*** Selected passage ***
# Nobody warned me about the smell!



## esperelda (Sep 17, 2010)

I had lots of useful information and tips before we came to France for our longest trip yet (5 weeks) but nobody, nobody mentioned the appalling smell of the waste water!!! I could not believe it, it seemed to permeate the whole van. At a couple of sites the 'van was not in a position for us to be able to get to the waste tap easily as it seems to be in a very awkward position on our Burstner.

What do others do about this problem? Should I be putting something down there to get rid of the smell? if so, what? 

I was consumed by the whole issue of stopping the smell enter the van, plugging up the plug holes and covering ones I didn't have a plug for.

It nearly drove me demented, well, more demented than I am already.

I would love to know what others do??


----------



## JohnsCrossMotorHomes (Jul 21, 2007)

Just get a cupfull of biological washing powder and mix it with water in the sink and let it go into the grey waste tank, no more smells.

Peter


----------



## Techno100 (May 8, 2010)

Always poor some tank fresh down the shower drain as the trap is so shallow that there is often no water in it after a move between sites and thus it's wide open to pong


----------



## safariboy (May 1, 2005)

We have never had more than a slight whiff from time to time. We are careful not to put anything very smelly down the plughole and wipe plates with paper before washing them.
In your situation I would put a solution of bleach down into the empty tank to kill of as many bugs as possible and then after flushing that well add a warm (40 deg max) solution of bio washing powder. Leave that for half an hour and then flush through with cold water.
You can also get grey water tank treatments but I have never tried them.


----------



## aldra (Jul 2, 2009)

Tecno

What is tank fresh?

The Hymer never smelt but this one does

Aldra


----------



## lifestyle (Apr 27, 2008)

Assuming you wipe your plates of any food before you wash up in the van ( i`m sure you do )   .
Every other day my wife put a bleach tablet down the plug hole,keeps your drain pipes and drain tank clean and free of any smells.
You can almost drink the waste water :roll: :roll: :lol: :lol: .

Les


----------



## Ozzyjohn (Sep 3, 2007)

Hi,

There are at least two stages to this.

1. You probably need to clean the waste water tank. If there is an access hole (large diameter bung) so that you can see into it, so much the better. Being mindful of any level indicator sensors, a good flush through will help. Driving around with cleanish water and bio washing liquid also helps. This last bit can be built into your journey home after each trip.

2. Be careful what you put down the sink! Avoid foodstuffs, water used to boil eggs, vegetables etc. Fat from cooking is another no no.

Others will no doubt be along with other thoughts.


Regards,
John


----------



## Techno100 (May 8, 2010)

This or the like
http://www.ebay.co.uk/itm/Elsan-2L-...Accessories&hash=item255bc8d1e6#ht_2301wt_901


----------



## Addie (Aug 5, 2008)
*** End of Selected passage ***
*** Entries provided ***
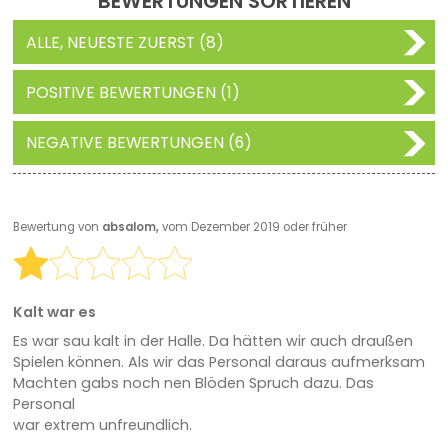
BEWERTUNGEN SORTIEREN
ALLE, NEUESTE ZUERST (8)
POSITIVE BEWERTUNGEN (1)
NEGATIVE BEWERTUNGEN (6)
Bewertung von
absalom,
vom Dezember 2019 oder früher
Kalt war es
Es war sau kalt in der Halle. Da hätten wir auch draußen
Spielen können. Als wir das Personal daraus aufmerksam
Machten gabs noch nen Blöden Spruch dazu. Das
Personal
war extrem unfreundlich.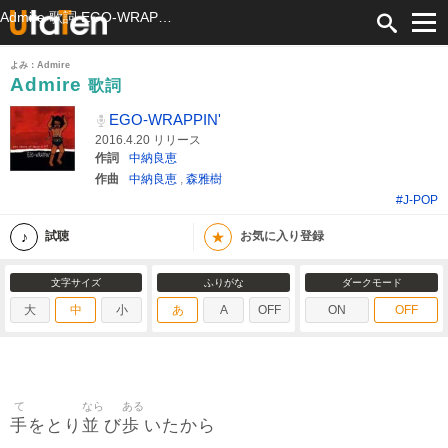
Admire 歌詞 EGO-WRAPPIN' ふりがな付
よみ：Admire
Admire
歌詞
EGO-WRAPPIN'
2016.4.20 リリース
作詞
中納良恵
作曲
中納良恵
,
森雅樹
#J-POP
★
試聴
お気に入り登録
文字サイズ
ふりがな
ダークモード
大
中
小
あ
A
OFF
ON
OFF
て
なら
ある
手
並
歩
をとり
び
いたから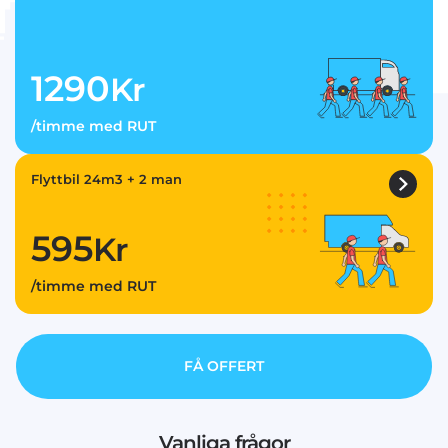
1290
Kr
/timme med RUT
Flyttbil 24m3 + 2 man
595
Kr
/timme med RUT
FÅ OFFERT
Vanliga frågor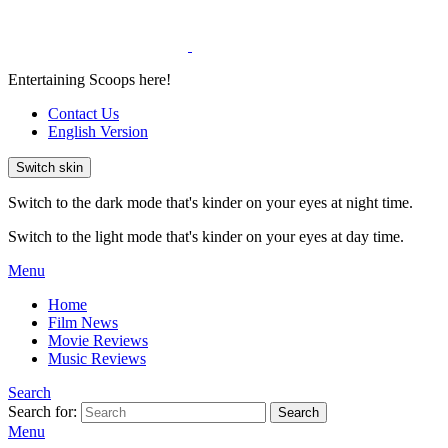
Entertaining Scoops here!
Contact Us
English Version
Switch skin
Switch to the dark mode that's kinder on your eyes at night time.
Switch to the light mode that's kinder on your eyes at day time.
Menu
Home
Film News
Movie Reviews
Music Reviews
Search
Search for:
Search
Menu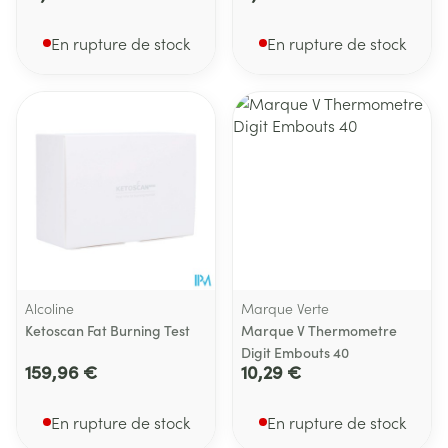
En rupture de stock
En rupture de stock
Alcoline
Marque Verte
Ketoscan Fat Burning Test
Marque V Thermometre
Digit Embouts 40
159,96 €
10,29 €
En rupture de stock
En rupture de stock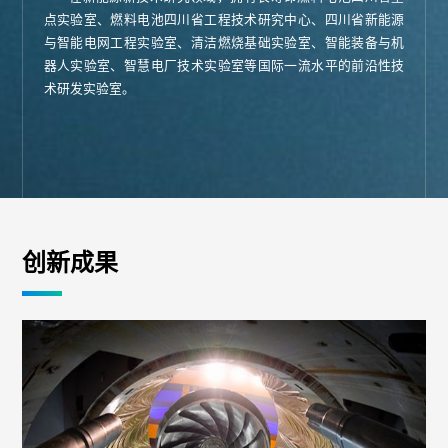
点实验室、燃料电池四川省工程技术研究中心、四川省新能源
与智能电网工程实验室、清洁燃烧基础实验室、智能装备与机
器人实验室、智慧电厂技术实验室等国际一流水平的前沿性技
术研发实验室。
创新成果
*** End of Entries provided ***
§ **Requirement 1**
Summarize the thread about waste water smell in two sentences.
§ **Requirement 2**
Carry on the waste water smell thread from its last line.

§ **Answer space 1**
A van owner on a five-week trip in France asks what others do about the strong smell of waste water that seemed to fill the whole van. Replies suggest putting biological washing powder, tank fresh, bleach or a bleach tablet into the drains or waste tank, flushing the tank clean, and keeping food and cooking fat out of the sink.

§ **Answer space 2**
Don't let anything into your waste tank that isn't washing up water or shower water. Any bits of food, water that you've cooked the veg in and worst of all poached eggs in avoid putting into the tank.

When we empty ours the smell is a sort of sweet (but clearly waste water) smell.


----------



## greenasthegrass (Oct 27, 2007)

We seem to be having the same problem just bought some cheap disinfectant from a supermarket this cured it. Now have stinky toilet think the blade is failing to do job on the list for our return.

We do try to empty asap and ye olde coke trick may have to be deployed on return drive home!

Perhaps its France that stinks after all ....! Ha!

Greenie


----------



## peedee (May 10, 2005)

We have never really had a problem. As others have indicated it is mainly due to residual food particles residing in the tank. We are fortunate in having a bottom draining tank via a 40mm slide valve so not much if anything gets left behind when draining.

I keep a plug in the shower tray and periodically tip tank freshner down the sink after draining, drive home to ensure good agitation then drain down again.

I like John Cross's idea, I'll have to try that. I have a mental picture of soap bubbles bursting forth from the plug holes  

peedee


----------



## tincan (Jul 31, 2006)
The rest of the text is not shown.